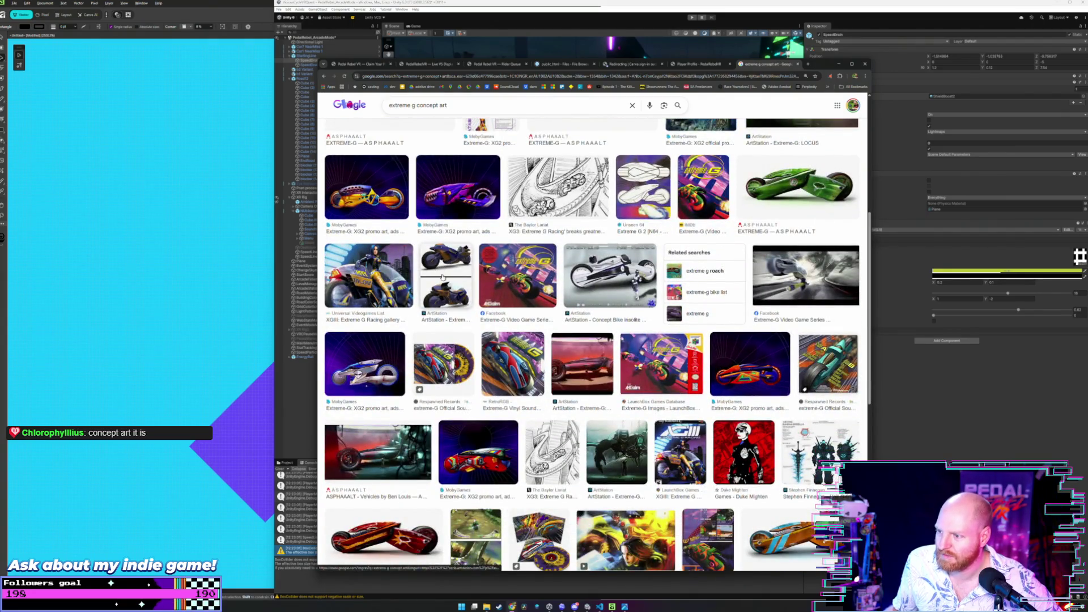
scroll(443, 276, down, 1)
scroll(600, 378, down, 1)
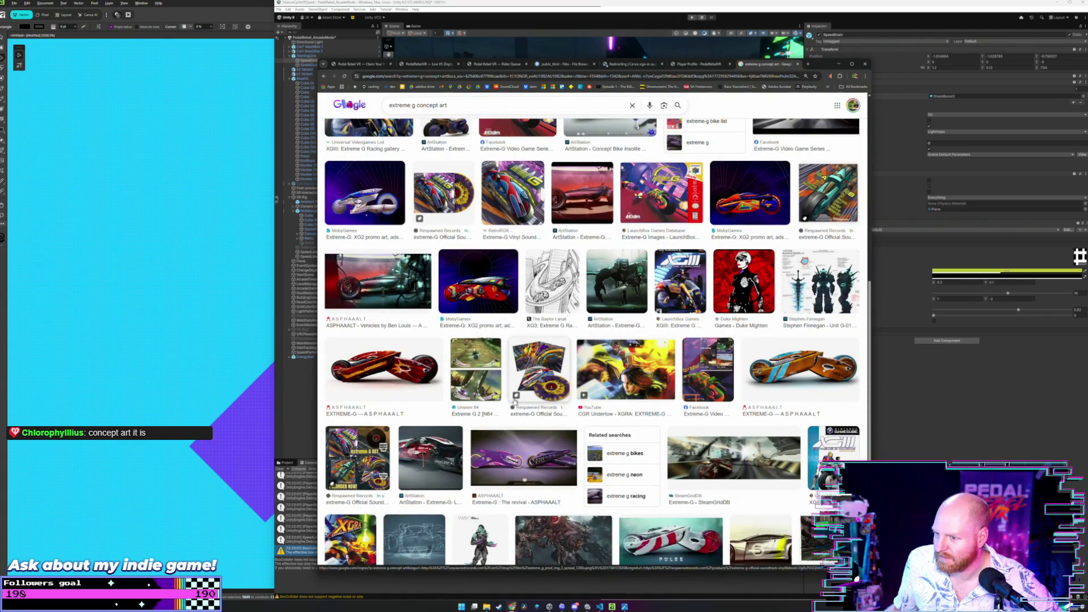
scroll(515, 402, down, 2)
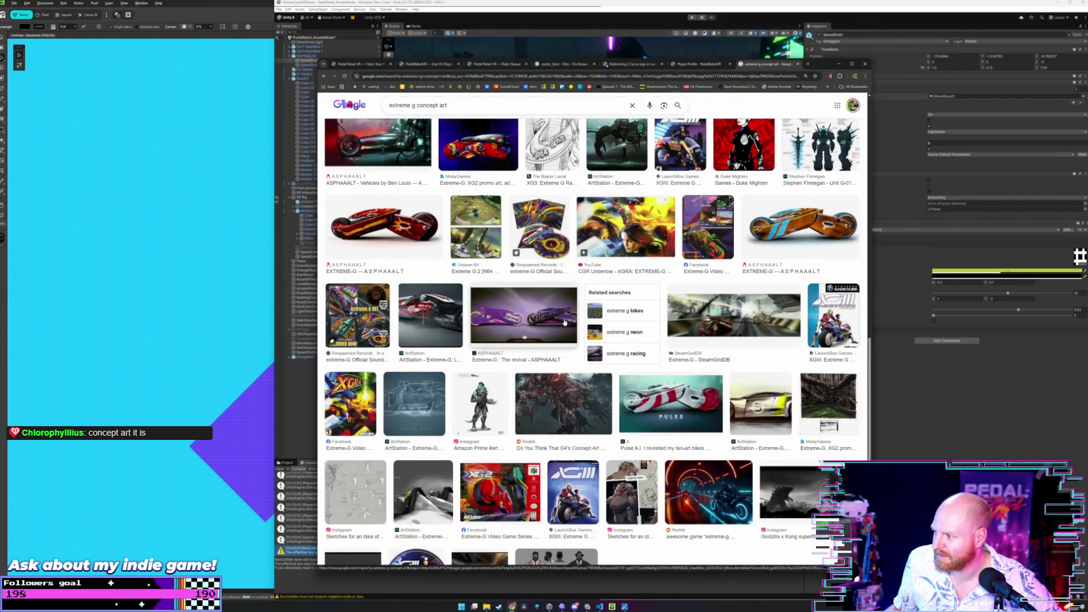
scroll(562, 321, down, 1)
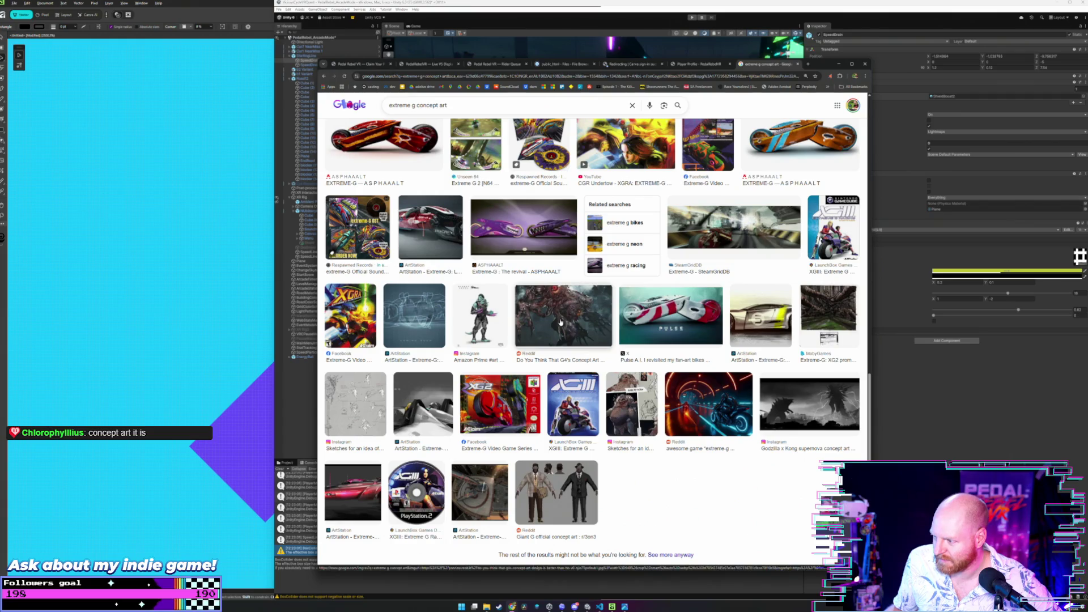
click(708, 404)
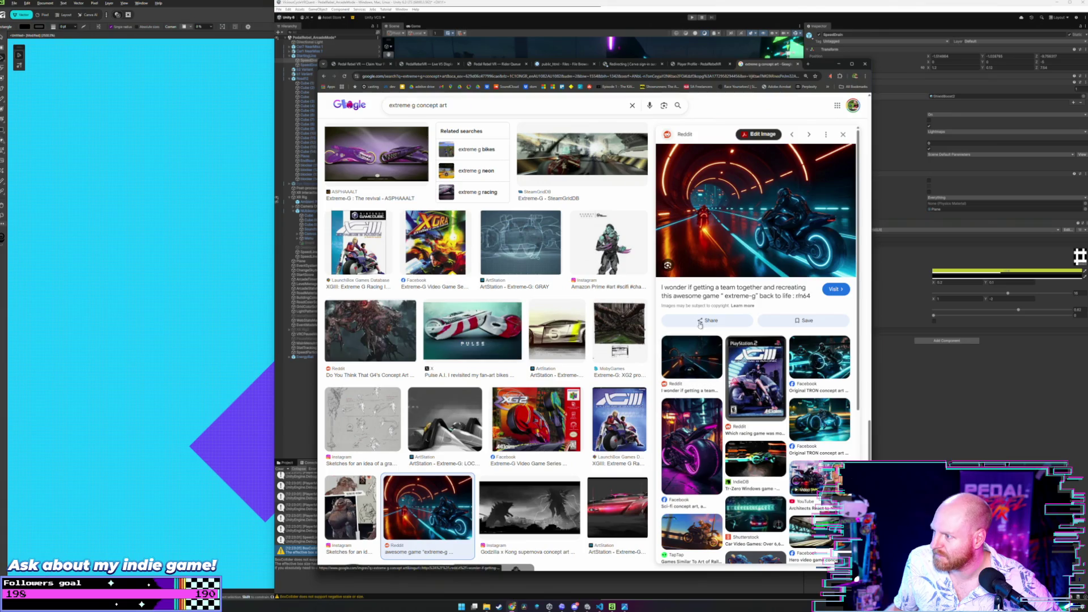
click(740, 298)
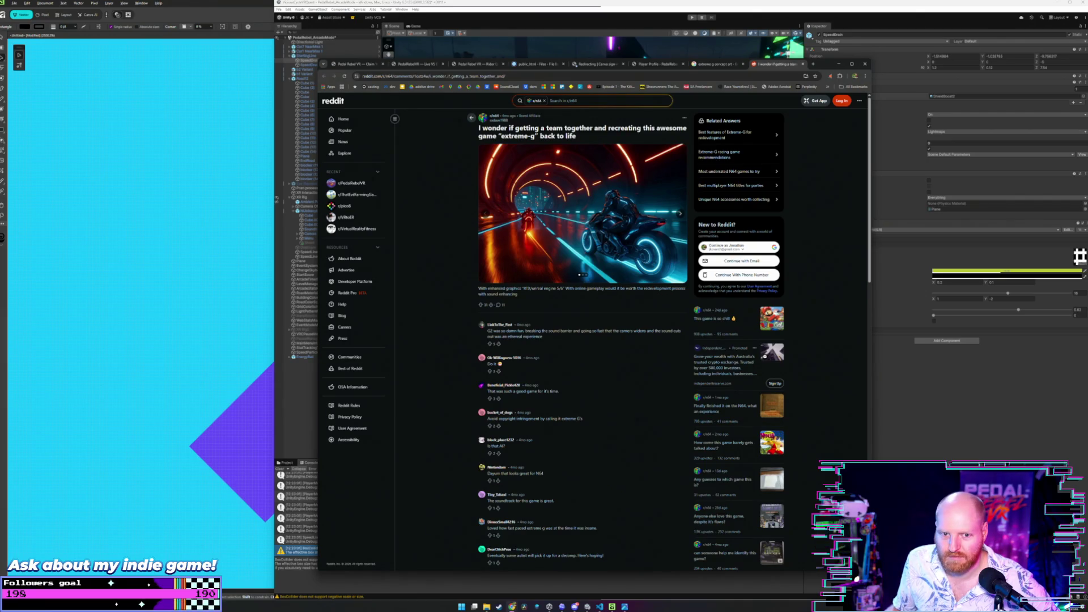
- Read the Extreme-G revival Reddit post, close it and put away Chrome and Unity to reveal the logo drawing
click(117, 398)
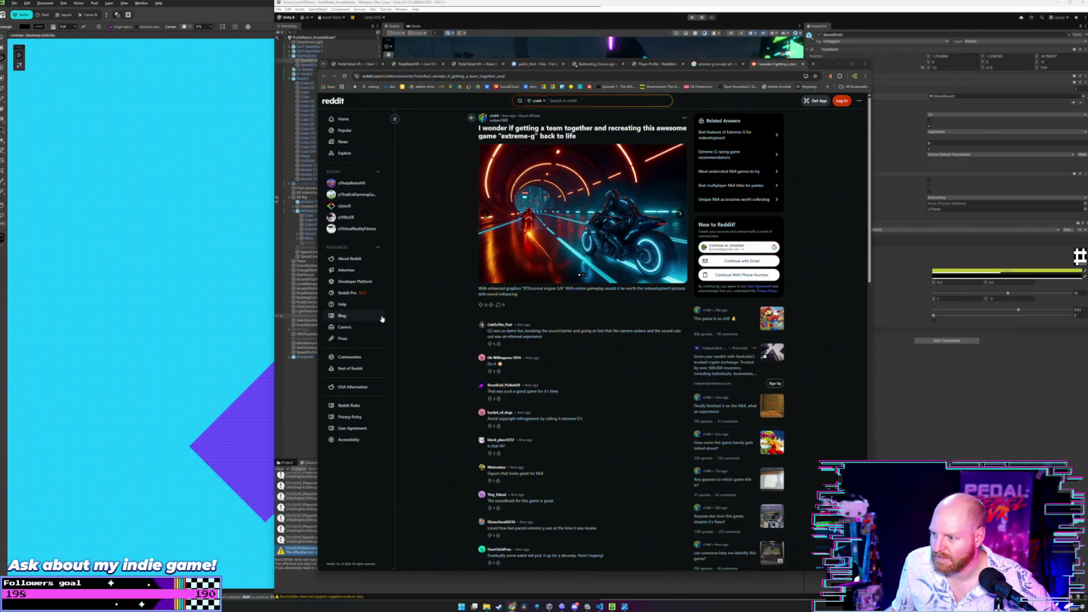
click(428, 322)
scroll(428, 321, down, 1)
scroll(428, 322, down, 1)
+ + + +
Pictures excluded, set down all the entries exactly.

● **Solved exercise**
scroll(443, 276, down, 1)
scroll(600, 378, down, 1)
scroll(515, 402, down, 2)
scroll(562, 321, down, 1)
click(708, 404)
click(740, 298)
- Read the Extreme-G revival Reddit post, close it and put away Chrome and Unity to reveal the logo drawing
click(117, 398)
click(428, 322)
scroll(428, 321, down, 1)
scroll(428, 322, down, 1)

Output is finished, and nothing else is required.